From Japan to Germany, from economic numbers to profit warnings, there’s no shortage of evidence that the world is feeling the pain of a slump in trade.

In Asia, South Korea and Japan reported declines in exports, while European powerhouse Germany is seeing manufacturing shrink the most in six years. Shipping giant Maersk said on Thursday that profit will fall short of expectations, and chief executive Soren Skou said the outlook for this year is bleaker.

A UBS tracker puts global growth at the weakest in a decade, and the worries have overwhelmed central bankers. On Wednesday, minutes of the Federal Reserve’s last policy meeting highlighted slower growth in China and Europe, trade disputes and complications from Brexit.

The European Central Bank was set to publish the account of its January meeting later Thursday, and some officials have already laid the groundwork for a policy response in March. That could include new long-term loans for banks and a change to their language on the outlook for interest rates.

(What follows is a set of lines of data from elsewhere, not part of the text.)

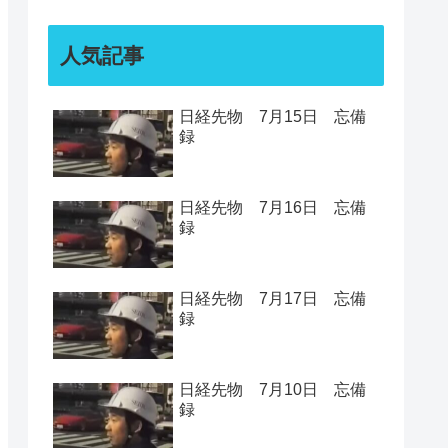
人気記事
日経先物 7月15日 忘備
録
日経先物 7月16日 忘備
録
日経先物 7月17日 忘備
録
日経先物 7月10日 忘備
録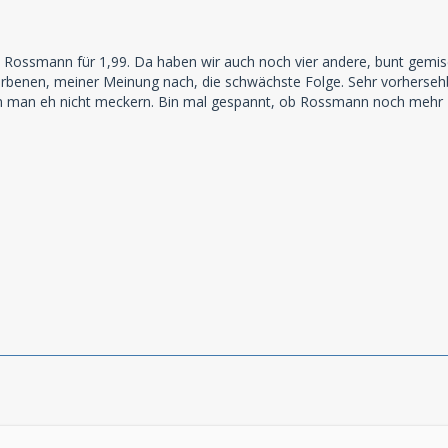
 Rossmann für 1,99. Da haben wir auch noch vier andere, bunt gemis
benen, meiner Meinung nach, die schwächste Folge. Sehr vorhersehbar
n man eh nicht meckern. Bin mal gespannt, ob Rossmann noch mehr Fol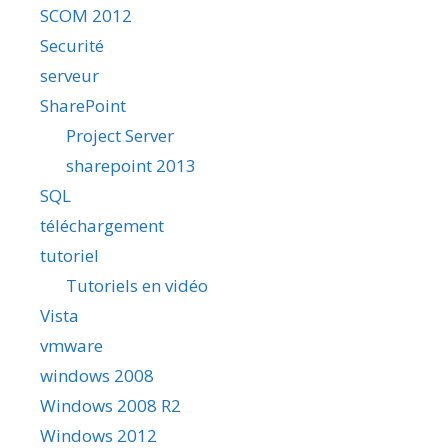
SCOM 2012
Securité
serveur
SharePoint
Project Server
sharepoint 2013
SQL
téléchargement
tutoriel
Tutoriels en vidéo
Vista
vmware
windows 2008
Windows 2008 R2
Windows 2012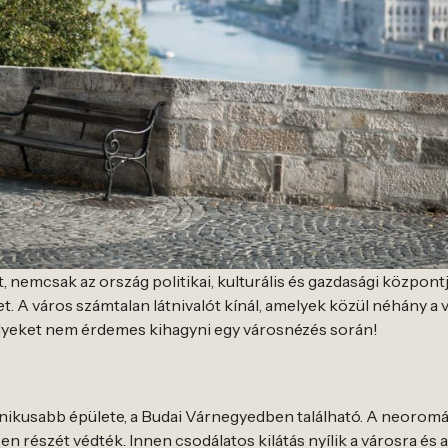
nemcsak az ország politikai, kulturális és gazdasági központ
t. A város számtalan látnivalót kínál, amelyek közül néhány a 
yeket nem érdemes kihagyni egy városnézés során!
nikusabb épülete, a Budai Várnegyedben található. A neoromá
zen részét védték. Innen csodálatos kilátás nyílik a városra és 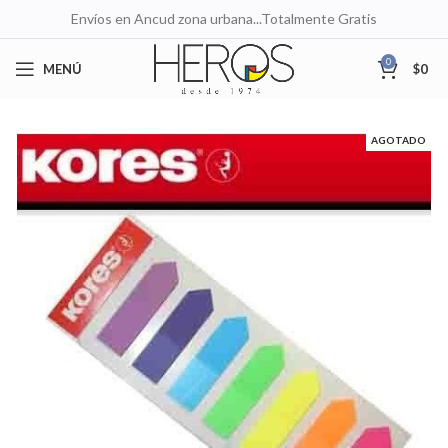
Envíos en Ancud zona urbana...Totalmente Gratis
0
MENÚ
$
0
AGOTADO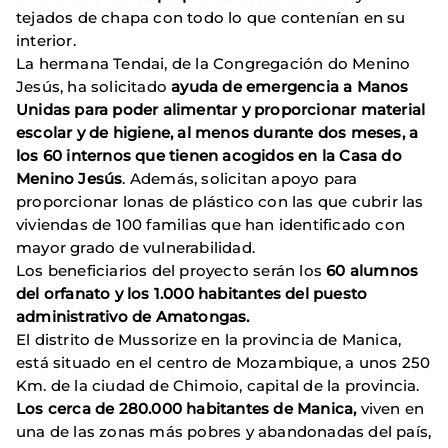
tejados de chapa con todo lo que contenían en su
interior.
La hermana Tendai, de la Congregación do Menino
Jesús, ha solicitado
ayuda de emergencia a Manos
Unidas para poder alimentar y proporcionar material
escolar y de higiene, al menos durante dos meses, a
los 60 internos que tienen acogidos en la Casa do
Menino Jesús
. Además, solicitan apoyo para
proporcionar lonas de plástico con las que cubrir las
viviendas de 100 familias que han identificado con
mayor grado de vulnerabilidad.
Los beneficiarios del proyecto serán los
60 alumnos
del orfanato y los 1.000 habitantes del puesto
administrativo de Amatongas.
El distrito de Mussorize en la provincia de Manica,
está situado en el centro de Mozambique, a unos 250
Km. de la ciudad de Chimoio, capital de la provincia.
Los cerca de 280.000 habitantes de Manica,
viven en
una de las zonas más pobres y abandonadas del país,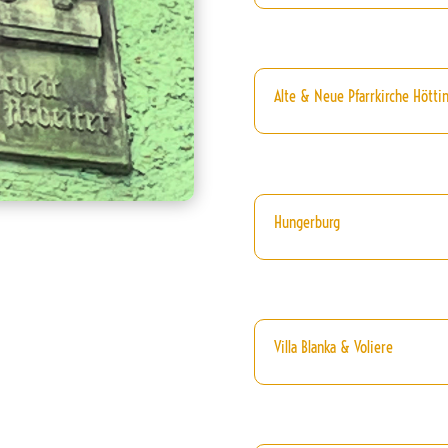
Alte & Neue Pfarrkirche Höttin
Hungerburg
Villa Blanka & Voliere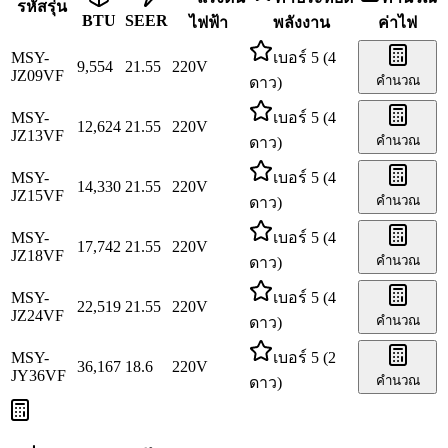
รหัสรุ่น
BTU
SEER
ไฟฟ้า
พลังงาน
ค่าไฟ
MSY-
เบอร์ 5 (4
9,554
21.55
220
V
JZ09VF
คำนวณ
ดาว)
MSY-
เบอร์ 5 (4
12,624
21.55
220
V
JZ13VF
คำนวณ
ดาว)
MSY-
เบอร์ 5 (4
14,330
21.55
220
V
JZ15VF
คำนวณ
ดาว)
MSY-
เบอร์ 5 (4
17,742
21.55
220
V
JZ18VF
คำนวณ
ดาว)
MSY-
เบอร์ 5 (4
22,519
21.55
220
V
JZ24VF
คำนวณ
ดาว)
MSY-
เบอร์ 5 (2
36,167
18.6
220
V
JY36VF
คำนวณ
ดาว)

“Uncertainty is the big buzzword for central banks,” Carsten Brzeski, ING Diba chief economist, said on Bloomberg Television. “Maybe if all these external risks turn out benign, then we might see another move by the Fed, another attempt by the ECB to normalise. But judging from today, the probability that all these risks will have a benign outlook is pretty low.”

Bond markets around the world have responded to the weaker outlook. The average yield on securities in the Bloomberg Barclays Global-Aggregate Index fell this week to the lowest since April, and Japanese bond yields dropped to two-year lows on Thursday.

“There is no sense that yields will rise anywhere around the world,” said Takafumi Yamawaki, head of Japan rates and foreign-exchange research at JPMorgan Chase & Co in Tokyo.

That makes this year’s V-shaped recovery in global equity markets all the more striking as traders bet on a resolution to the US-China trade dispute.

In the euro area, the manufacturing Purchasing Managers Index dropped to a level consistent with contraction. IHS Markit, which compiles the report, said the 19-nation economy may struggle to register growth much above 0.1% this quarter.

Orders fell for a second month, with companies citing “global trade protectionism worries, Brexit, the downturn of the auto sector, increased political uncertainty.”

But there were some positives. Services proved a bright spot, and it pushed the overall composite PMI to a three-month high. France also offered some support, reporting a better-than-forecast PMI that may hint at a stabilisation.

For Skou, his peers, and global manufacturing as a whole, the latest figures show that a truce in the US-China trade war can’t come soon enough. The latest reports are that negotiators are working on multiple memorandums of understanding that would form the basis of a final trade deal, though no breakthrough is expected during talks this week.

“We see a world economy that is growing less this year than last year and a lot of trade tensions,” Skou said on Bloomberg Television. “Negotiations are ongoing between the US and China. It seems like they have positive momentum for now but we don’t believe that’s the last of trade tensions because the US also wants to have a discussion with Europe.”